With the limited data in this crossword puzzle, we can't test that hypothesis for stop voicing neutralization after /s/ in Merl Reagle's grammar. But we can test it for another neutralization! Another theme entry in the puzzle is DRAINIUMS, punning on GERANIUMS. One thing this tells us is that Reagle is one of those speakers for whom apical stops are affricated before /r/—so the historical /d/ in a word like DRAIN has become [dʒ], or something close enough to it that it seems phonetically reasonable to say that DRAIN would be the result of contracting GERANiums. So does DRAIN actually contain the phoneme /dʒ/?

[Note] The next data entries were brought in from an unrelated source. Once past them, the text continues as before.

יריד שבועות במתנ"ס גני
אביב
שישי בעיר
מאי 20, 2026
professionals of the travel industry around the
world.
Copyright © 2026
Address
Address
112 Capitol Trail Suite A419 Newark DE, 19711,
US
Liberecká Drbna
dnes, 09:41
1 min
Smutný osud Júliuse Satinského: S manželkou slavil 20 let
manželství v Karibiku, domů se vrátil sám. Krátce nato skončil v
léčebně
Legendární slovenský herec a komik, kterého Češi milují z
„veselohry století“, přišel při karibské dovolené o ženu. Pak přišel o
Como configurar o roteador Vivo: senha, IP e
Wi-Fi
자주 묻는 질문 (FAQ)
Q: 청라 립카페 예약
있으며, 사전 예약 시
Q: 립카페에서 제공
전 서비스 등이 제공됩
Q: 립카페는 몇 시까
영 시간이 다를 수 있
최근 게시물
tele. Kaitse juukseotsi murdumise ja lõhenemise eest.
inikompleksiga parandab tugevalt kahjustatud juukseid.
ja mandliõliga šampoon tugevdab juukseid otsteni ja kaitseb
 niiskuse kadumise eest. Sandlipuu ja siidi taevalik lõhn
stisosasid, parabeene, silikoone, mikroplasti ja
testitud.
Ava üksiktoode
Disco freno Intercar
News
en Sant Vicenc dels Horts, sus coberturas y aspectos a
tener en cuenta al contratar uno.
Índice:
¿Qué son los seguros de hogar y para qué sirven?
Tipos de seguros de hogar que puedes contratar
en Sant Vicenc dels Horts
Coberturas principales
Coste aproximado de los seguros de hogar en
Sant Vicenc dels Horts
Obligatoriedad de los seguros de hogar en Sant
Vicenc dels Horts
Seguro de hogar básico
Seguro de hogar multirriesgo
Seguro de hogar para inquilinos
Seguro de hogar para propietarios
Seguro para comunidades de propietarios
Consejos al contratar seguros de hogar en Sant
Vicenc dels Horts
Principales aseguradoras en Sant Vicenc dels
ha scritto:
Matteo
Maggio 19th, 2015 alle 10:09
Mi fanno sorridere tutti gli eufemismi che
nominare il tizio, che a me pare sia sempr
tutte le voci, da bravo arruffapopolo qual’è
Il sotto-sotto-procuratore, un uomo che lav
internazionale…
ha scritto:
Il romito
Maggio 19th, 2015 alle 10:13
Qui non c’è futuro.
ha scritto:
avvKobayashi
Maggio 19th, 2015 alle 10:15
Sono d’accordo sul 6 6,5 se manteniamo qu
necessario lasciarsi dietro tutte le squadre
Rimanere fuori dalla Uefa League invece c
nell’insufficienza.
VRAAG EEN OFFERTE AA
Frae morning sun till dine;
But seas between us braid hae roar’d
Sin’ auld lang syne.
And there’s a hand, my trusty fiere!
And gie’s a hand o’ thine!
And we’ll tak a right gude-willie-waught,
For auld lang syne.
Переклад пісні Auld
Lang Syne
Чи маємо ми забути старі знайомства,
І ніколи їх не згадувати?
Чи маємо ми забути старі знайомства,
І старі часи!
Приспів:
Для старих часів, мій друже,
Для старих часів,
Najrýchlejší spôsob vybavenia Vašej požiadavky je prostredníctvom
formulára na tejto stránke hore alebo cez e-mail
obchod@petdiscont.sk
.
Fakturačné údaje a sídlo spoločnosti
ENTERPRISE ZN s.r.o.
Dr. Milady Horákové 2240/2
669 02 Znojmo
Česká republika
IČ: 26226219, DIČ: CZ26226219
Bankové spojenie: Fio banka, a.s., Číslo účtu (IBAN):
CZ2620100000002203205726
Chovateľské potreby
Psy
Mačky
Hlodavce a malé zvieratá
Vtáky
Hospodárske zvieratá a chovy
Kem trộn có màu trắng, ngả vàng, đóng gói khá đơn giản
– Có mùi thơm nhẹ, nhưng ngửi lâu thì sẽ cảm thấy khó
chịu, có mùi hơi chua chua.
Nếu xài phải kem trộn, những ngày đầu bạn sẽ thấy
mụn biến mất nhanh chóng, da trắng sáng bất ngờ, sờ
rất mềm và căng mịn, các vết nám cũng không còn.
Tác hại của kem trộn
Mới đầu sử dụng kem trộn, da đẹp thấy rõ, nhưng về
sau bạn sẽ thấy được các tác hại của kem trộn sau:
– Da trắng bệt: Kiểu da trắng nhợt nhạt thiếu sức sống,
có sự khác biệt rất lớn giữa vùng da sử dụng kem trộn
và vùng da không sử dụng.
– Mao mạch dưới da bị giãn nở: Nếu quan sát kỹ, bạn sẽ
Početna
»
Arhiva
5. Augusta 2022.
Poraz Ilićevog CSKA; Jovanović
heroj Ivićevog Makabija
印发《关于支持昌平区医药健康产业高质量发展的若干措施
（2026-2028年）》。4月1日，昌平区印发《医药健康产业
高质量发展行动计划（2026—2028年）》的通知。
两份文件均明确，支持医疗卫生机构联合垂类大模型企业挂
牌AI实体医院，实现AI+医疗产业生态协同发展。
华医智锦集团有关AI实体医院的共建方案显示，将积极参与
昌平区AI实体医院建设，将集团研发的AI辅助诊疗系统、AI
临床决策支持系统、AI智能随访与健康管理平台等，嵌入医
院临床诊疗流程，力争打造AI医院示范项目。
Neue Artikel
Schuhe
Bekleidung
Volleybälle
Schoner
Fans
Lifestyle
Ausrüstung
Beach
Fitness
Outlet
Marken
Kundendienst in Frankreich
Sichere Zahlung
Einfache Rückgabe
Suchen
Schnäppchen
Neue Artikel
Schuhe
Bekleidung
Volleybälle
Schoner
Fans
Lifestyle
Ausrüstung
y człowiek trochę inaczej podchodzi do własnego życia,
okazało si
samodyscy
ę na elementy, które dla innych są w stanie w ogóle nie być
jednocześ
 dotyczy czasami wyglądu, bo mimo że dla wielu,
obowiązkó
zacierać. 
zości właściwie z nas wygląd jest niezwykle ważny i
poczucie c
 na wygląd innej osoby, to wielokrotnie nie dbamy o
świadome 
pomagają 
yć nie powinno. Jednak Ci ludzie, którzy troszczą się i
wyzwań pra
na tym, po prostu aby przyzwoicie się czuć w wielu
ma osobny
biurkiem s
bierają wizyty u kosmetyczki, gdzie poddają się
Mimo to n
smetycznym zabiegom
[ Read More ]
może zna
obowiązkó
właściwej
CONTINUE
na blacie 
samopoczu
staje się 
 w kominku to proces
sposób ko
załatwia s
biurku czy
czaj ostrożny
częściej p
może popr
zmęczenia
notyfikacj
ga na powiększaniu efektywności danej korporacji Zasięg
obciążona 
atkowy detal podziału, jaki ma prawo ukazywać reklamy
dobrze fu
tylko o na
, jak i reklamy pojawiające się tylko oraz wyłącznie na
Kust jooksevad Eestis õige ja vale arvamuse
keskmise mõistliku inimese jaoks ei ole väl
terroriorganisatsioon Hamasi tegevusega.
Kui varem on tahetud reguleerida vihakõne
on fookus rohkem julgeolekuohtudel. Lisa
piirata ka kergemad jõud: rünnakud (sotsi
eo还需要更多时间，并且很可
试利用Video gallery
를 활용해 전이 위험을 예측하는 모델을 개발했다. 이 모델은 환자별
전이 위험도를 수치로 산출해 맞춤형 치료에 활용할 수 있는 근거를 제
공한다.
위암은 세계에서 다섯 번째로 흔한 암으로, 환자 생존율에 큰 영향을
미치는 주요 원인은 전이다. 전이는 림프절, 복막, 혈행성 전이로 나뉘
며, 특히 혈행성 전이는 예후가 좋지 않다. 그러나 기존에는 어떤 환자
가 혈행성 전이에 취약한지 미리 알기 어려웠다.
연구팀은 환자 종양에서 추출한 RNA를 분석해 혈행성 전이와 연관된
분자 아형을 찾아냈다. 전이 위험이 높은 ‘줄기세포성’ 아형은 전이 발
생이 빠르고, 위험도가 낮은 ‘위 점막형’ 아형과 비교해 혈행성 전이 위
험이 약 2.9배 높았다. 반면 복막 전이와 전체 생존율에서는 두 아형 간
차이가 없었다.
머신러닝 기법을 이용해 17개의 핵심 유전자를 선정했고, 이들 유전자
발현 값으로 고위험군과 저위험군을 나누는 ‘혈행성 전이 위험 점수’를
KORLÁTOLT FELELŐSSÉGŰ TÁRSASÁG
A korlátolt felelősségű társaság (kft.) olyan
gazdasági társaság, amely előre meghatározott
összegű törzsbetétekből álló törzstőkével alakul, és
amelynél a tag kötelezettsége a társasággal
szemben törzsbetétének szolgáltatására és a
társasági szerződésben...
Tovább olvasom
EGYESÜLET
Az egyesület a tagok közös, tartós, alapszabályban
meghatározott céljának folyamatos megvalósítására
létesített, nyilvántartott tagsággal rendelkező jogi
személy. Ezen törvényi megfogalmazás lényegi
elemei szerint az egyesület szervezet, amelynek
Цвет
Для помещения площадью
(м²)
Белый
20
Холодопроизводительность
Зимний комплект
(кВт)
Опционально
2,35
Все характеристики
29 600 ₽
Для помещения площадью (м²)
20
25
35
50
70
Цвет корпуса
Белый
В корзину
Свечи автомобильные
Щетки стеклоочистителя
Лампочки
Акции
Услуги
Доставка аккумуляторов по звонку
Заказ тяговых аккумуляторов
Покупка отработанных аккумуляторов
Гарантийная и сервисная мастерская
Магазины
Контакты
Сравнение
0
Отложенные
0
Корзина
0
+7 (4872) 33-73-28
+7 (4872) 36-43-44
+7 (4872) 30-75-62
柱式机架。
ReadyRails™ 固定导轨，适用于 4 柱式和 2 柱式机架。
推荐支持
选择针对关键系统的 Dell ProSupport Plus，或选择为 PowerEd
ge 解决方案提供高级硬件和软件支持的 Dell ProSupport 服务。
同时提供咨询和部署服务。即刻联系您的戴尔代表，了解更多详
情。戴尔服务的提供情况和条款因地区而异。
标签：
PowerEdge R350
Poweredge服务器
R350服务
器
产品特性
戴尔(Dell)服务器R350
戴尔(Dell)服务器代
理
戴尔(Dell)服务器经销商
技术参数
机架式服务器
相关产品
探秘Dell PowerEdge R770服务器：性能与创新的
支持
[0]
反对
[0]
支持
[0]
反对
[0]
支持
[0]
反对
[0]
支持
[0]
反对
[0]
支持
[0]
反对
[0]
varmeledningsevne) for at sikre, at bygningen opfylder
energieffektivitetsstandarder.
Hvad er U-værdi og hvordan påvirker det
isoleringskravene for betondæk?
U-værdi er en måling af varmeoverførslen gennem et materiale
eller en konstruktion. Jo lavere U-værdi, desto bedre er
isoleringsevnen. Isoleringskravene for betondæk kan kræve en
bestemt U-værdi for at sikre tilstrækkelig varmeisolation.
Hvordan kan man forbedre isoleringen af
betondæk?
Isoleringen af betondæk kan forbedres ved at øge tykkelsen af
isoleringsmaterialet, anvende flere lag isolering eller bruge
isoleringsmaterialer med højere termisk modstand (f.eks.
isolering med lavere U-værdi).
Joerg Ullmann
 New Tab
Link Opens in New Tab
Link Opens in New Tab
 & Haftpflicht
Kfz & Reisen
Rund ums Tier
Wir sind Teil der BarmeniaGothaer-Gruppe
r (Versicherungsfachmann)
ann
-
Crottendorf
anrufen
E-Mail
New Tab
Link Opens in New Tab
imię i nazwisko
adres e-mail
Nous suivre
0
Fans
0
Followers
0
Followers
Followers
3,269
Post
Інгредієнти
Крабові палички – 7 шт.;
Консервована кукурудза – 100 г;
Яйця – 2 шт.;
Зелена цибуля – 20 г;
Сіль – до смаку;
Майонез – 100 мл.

Well, in the same crossword we have DRECKTORIAL DEBUT, punning on DIRECTORIAL. So in Reagle's phonology, it seems as if /dʒər/ and /dər/ both produce a DR- onset when the schwa is deleted. (The probability that Reagle pronounces DRAIN and DRECK with different onsets, the former with [dʒ] and the latter with [d], I feel is sufficiently remote to be ignorable.) What, then, is the phonological status of this DR- onset? It doesn't seem like we can say anything like "In Reagle's grammar, /dʒ/ can appear in an onset before /r/ but /d/ can't," or vice versa, the way we might want to say that /t/ can't appear in an onset before /l/. If we could, then that would mean that either DIRECTORIAL or GERANIUMS ought to be uncontractable, the way TELEMETRY seems to be uncontractable (you can't say TLEMETRY). But neither one is uncontractable: they just both produce the same DR- onset when contracted. This seems to be fairly strong evidence that the first consonant in DRAIN and DRECK in Reagle's grammar is actually synchronically underspecified between /d/ and /dʒ/—neither one nor the other, but equally both of them.

Date: 2012-06-26 05:24 pm (UTC)
From: [identity profile] tahnan.livejournal.com
I'd ask you to marry me if it weren't illegal in this state. (For reasons of bigamy, not gender, of course.)

Date: 2012-12-13 08:49 pm (UTC)
From: [identity profile] jon scott stevens (from livejournal.com)
Aaron, the author might have the affricate in uncontracted "director". I do.